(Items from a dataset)
>>>
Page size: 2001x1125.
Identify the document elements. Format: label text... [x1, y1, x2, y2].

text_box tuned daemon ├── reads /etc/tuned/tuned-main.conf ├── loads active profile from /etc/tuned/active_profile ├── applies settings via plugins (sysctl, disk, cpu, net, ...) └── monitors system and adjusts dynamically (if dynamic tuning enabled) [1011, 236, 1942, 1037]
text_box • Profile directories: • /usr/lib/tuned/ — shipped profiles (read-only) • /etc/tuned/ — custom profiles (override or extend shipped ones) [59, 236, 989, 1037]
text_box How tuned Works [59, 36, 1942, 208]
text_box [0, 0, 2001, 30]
<<<
(What to work on) Copy out the listing above line for line with no changes.

(Correct answer)
Page size: 2001x1125.
Identify the document elements. Format: label text... [x1, y1, x2, y2].

text_box tuned daemon ├── reads /etc/tuned/tuned-main.conf ├── loads active profile from /etc/tuned/active_profile ├── applies settings via plugins (sysctl, disk, cpu, net, ...) └── monitors system and adjusts dynamically (if dynamic tuning enabled) [1011, 236, 1942, 1037]
text_box • Profile directories: • /usr/lib/tuned/ — shipped profiles (read-only) • /etc/tuned/ — custom profiles (override or extend shipped ones) [59, 236, 989, 1037]
text_box How tuned Works [59, 36, 1942, 208]
text_box [0, 0, 2001, 30]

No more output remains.